▶ _Data shown_
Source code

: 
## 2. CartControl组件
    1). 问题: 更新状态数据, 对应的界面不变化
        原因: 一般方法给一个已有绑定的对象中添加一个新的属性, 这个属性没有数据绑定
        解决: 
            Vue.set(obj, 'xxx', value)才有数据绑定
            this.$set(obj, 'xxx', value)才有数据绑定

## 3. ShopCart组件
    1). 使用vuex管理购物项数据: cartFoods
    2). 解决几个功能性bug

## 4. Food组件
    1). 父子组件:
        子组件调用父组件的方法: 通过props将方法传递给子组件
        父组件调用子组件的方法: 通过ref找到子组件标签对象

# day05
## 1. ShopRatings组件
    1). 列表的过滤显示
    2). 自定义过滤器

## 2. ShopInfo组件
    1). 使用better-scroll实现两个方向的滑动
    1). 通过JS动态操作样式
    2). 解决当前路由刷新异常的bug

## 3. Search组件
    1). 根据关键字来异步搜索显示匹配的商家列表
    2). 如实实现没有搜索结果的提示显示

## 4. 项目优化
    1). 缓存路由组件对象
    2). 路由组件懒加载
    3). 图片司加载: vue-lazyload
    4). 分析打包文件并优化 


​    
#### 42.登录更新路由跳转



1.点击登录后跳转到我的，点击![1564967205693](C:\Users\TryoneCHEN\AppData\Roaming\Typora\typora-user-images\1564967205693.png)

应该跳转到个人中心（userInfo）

▶ _Work to complete_
Copy out the source text of each item above, character for character, keeping the original line breaks and indentation.

▶ _Exercise response_
Source code

: 
## 2. CartControl组件
    1). 问题: 更新状态数据, 对应的界面不变化
        原因: 一般方法给一个已有绑定的对象中添加一个新的属性, 这个属性没有数据绑定
        解决: 
            Vue.set(obj, 'xxx', value)才有数据绑定
            this.$set(obj, 'xxx', value)才有数据绑定

## 3. ShopCart组件
    1). 使用vuex管理购物项数据: cartFoods
    2). 解决几个功能性bug

## 4. Food组件
    1). 父子组件:
        子组件调用父组件的方法: 通过props将方法传递给子组件
        父组件调用子组件的方法: 通过ref找到子组件标签对象

# day05
## 1. ShopRatings组件
    1). 列表的过滤显示
    2). 自定义过滤器

## 2. ShopInfo组件
    1). 使用better-scroll实现两个方向的滑动
    1). 通过JS动态操作样式
    2). 解决当前路由刷新异常的bug

## 3. Search组件
    1). 根据关键字来异步搜索显示匹配的商家列表
    2). 如实实现没有搜索结果的提示显示

## 4. 项目优化
    1). 缓存路由组件对象
    2). 路由组件懒加载
    3). 图片司加载: vue-lazyload
    4). 分析打包文件并优化 


​    
#### 42.登录更新路由跳转



1.点击登录后跳转到我的，点击![1564967205693](C:\Users\TryoneCHEN\AppData\Roaming\Typora\typora-user-images\1564967205693.png)

应该跳转到个人中心（userInfo）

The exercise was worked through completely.